Is Obama wrong on Wright?
Local religious leaders discuss the candidate and his former pastor
What are congregations saying about presidential candidate Sen. Barack Obama and the contentious pastor Rev. Jeremiah Wright?
“I’ve heard Jeremiah speak on numerous occasions,” began the Rev. Jim Truesdell, of Pioneer Congregational Church (United Church of Christ). “If you want the most exciting worship service, you go to Trinity on Sunday morning, and there’s seven to eight thousand African-Americans singing. You feel like you’re lifted right up out of the pew.”
As a fellow UCC minister, Truesdell explained that one of the core beliefs in the Congregational tradition is “freedom of the pulpit and freedom of the pew.”

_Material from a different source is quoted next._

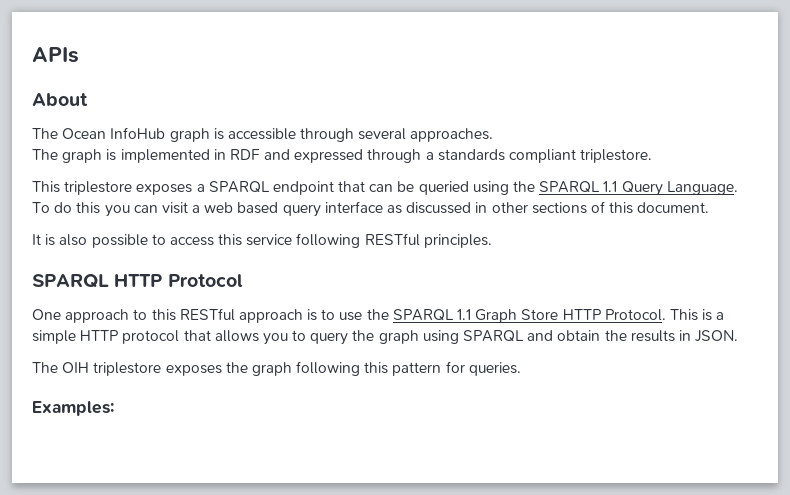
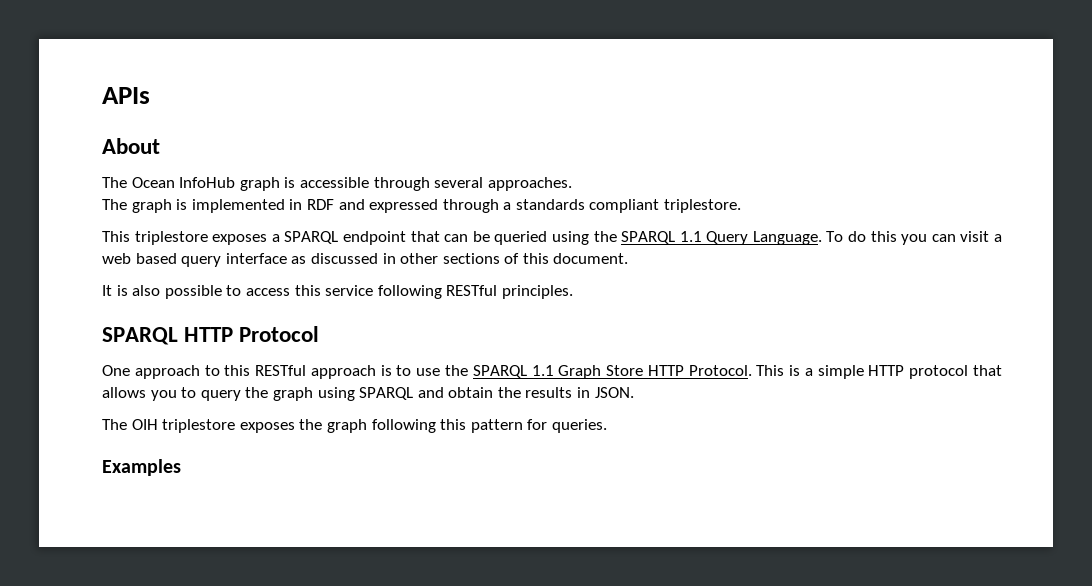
[32,401,114,416] Examples: -> [102,459,181,476] Examples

“If you were a Congregationalist minister in the 1600s, you knew that at the end of your sermon, when you stepped out of your pulpit, the whole congregation stayed and put you on the spot,” Truesdell continued. “You knew you had to face that responsibility whenever you preached.”
In fact, Truesdell said he has “yet to preach a sermon in which everybody agrees. I’d think something was wrong.”
Rabbi Mona Alfi, of Congregation B’nai Israel, comes from a similar tradition of theological debate. In discussing snippets of Wright’s sermons and Obama’s response with her congregants, she found that their primary concern “was not that there wasn’t validity in [the Rev. Wright’s] feelings or beliefs, but what was his ultimate goal? Was it to enrage people or was it to get them to act?”
In contrast to Wright’s evocative remarks, “Obama was offering a message of hope and inspiration and a way out,” said Alfi, noting that the presidential candidate’s speeches resonated with her congregants. “Obama never said that there’s not massive racial divides in the country. But he also talked about, ‘OK, so how do we go on to the next step?’”
Alfi said that the comparisons between Wright and Martin Luther King Jr. reveal a key difference. “There was righteous indignation and anger in a lot of King’s sermons as well. But his end goal was: ‘Let’s do something about it, let’s change. Let’s make things better.’”
“It’s good that [Wright] retired,” Truesdell interjected. “Times have changed.”
“Do I think that the government is giving black people AIDS?” Alfi asked rhetorically. “No. But does he have a place to speak from? Yeah. I mean, our country has been guilty of horrible, horrible things.” She referenced the infamous Tuskegee Experiment, in which nearly 400 black men with syphilis were studied by scientists and deliberately untreated for four decades.
“So you can’t say he’s delusional,” Alfi went on. “It’s not like he’s not coming out of a reality, but is it our current reality? God willing, it’s not.”
“But he is a sensationalist, there’s no doubt about that,” said Truesdell. However, “radical, sensational African-American sermons” are part of their church’s history. In addition to being the first church to ordain a black ex-slave in 1795, the UCC also ordained women in 1850. Add to that the illegal underground railroad, which was run by Congregationalists, and you’ve got “a buncha crazies,” Truesdell said.
The conversation turned to our third guest, Pastor Andy Flowers of Woodland’s Calvary Baptist Church, who so far hadn’t made a peep. Unlike Alfi and Truesdell, Flowers admitted, “I don’t address those kinds of political issues, from the pulpit or in general. I stay away from that kind of stuff. You get the sense that a lot of it is just very, very politicized.”
Obama’s association with Wright, in Flowers’ opinion, “didn’t seem like a big deal at all. The whole thing just seemed like it got blown out of proportion.”
Flowers conceded that “the things [Wright] said were really, really shocking. But again, it goes back to why he was saying it and what was the point. I think he was trying to be shocking and sensational—to try and move his congregation. Sometimes it gets harder and harder to move people without saying something crazy.”
Alfi brought the issue back to basics. “More important than whether Obama left during a particular sermon is, what does he do? I think his own record is much more important than who he went to listen to.”
“Every little thing is going to become a huge six-week news discussion, because that’s the way things work,” said Flowers, referring to the presidential race. Even though Woodland is “a pretty conservative town,” Flowers pointed to party divisions within his church as reason to “stay far away from anything political.”
Alfi offered the opposite perspective. “We do have a mix of Democrats and Republicans,” she said, “but so many of them work in politics that they love being able to take what’s going on in their world and look at it through the lens of ‘What does our religion say?’”
Alfi’s movement, Reform Judaism, shares UCC’s stance on freedom of the pulpit. In fact, “It’s almost a sport to disagree with the rabbis,” Alfi said.
“I joked with my colleagues that if our congregants agreed with everything we say, we’d have empty pews.”